On that cruise, Bill and I befriended a couple from England, with whom I still correspond, mainly to pass along cruise ship gossip. The husband is a pilot for EasyJet, and when we weren’t hanging around the piano bar singing hits from the 70s and 80s, we were sitting at a table near the pool bar, talking about his job while sinking cocktails. Later that week, while we were in the piano bar, a bunch of rowdy Norwegians came in and hijacked my camera. They took a bunch of pictures of me having fun at the piano bar. Personally, I think my photos are best when I’m not in them, but I can’t deny that they got a couple of shots that show me with a sunburn looking like I’m genuinely enjoying myself. That’s what vacations are all about, right?
So last week, we were on our third SeaDream cruise. George noticed me waving at him, though I don’t think he remembered me from that last cruise in 2011. I didn’t expect him to, since he sees thousands of people every year. He asked me why I was so friendly and I said it was because I’m a big fan of the piano bar. And sure enough, at 9:30pm, I was there ready to sing. The first night went very well, but then I caught a nasty cold, which forced me to take a couple of nights off. I like to take a couple of nights off anyway, just to give other people the chance to enjoy the piano bar without me there, bogarting the mic!

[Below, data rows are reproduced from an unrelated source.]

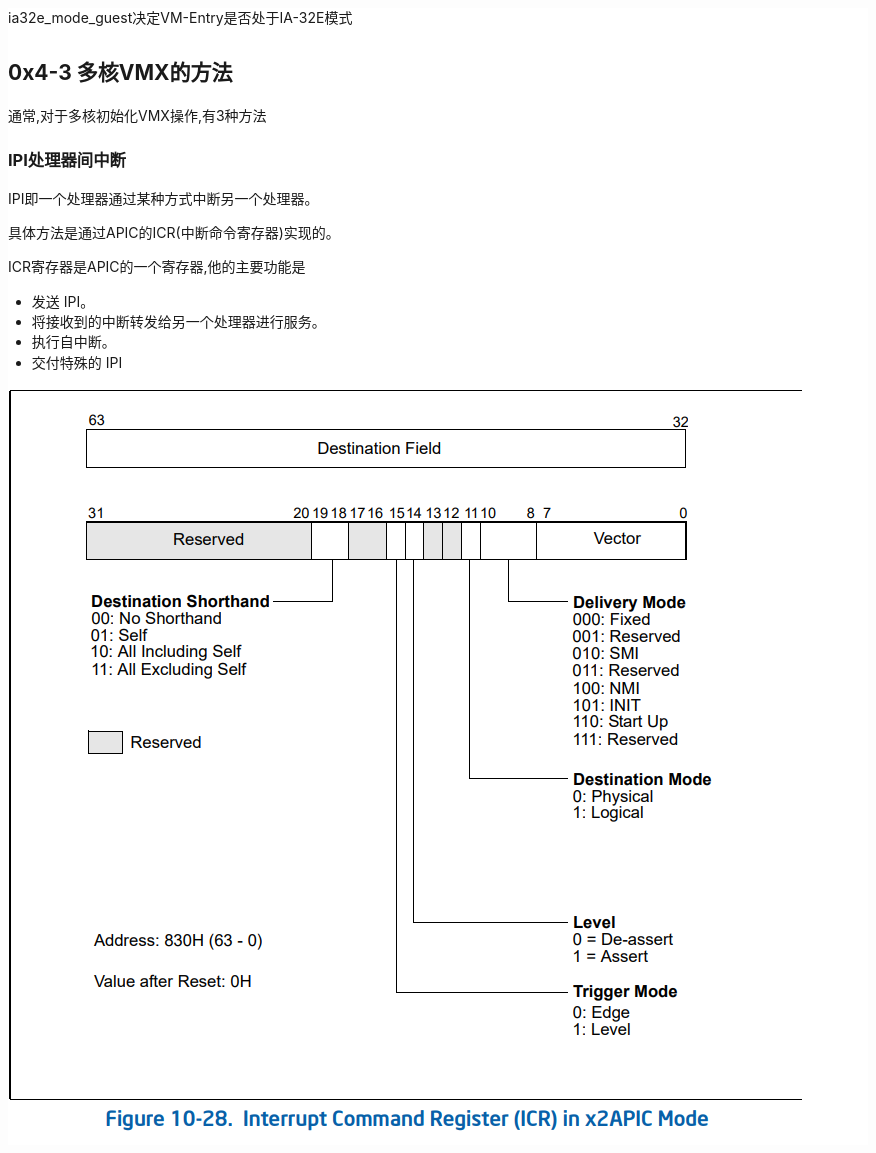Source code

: ia32e_mode_guest决定VM-Entry是否处于IA-32E模式

## 0x4-3 多核VMX的方法

通常,对于多核初始化VMX操作,有3种方法

### IPI处理器间中断

IPI即一个处理器通过某种方式中断另一个处理器。

具体方法是通过APIC的ICR(中断命令寄存器)实现的。

ICR寄存器是APIC的一个寄存器,他的主要功能是

- 发送 IPI。
- 将接收到的中断转发给另一个处理器进行服务。
- 执行自中断。
- 交付特殊的 IPI

![image-20230106120745404](./assets/image-20230106120745404.png)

There weren’t a whole lot of other singers on last week’s cruise. However, there was one German guy who was a hell of a piano player. I never caught his name, though he did come over and sing with me a couple of times. And one night, he managed to get George to let him tickle the ivories. George was a very good sport, since the guy turned out to be very accomplished. After the guy played a few songs, he gave George his spotlight back.
Bill never sings because he can’t. The only songs he can do are ones that require speaking, like King Missile’s “Detachable Penis”; and that’s not the most appropriate song for a cruise ship lounge. But Bill does sit around and watch people, which can be fascinating. A lot of times, people come up to him and ask about me. He tells them about my musical family who never heard me sing until I was 18 years old. Last week, we met a lovely couple from Belfast, Northern Ireland who lit up when I sang “Danny Boy” for them. The husband ended up bonding with Bill over glasses of scotch.
I know a lot of people like big cruise ships because there’s so much to do on those big vessels. For me, give me a small ship with a little piano bar and a pianist with game, where I can fulfill my fantasies of being a lounge singer for a few nights. I find the piano bar is a great place to meet people of all walks of life; bonding with people through music is a great way to break the ice. As one of our fellow passengers last week said, “Music is the universal language.” I was reminded last week of how very true that is.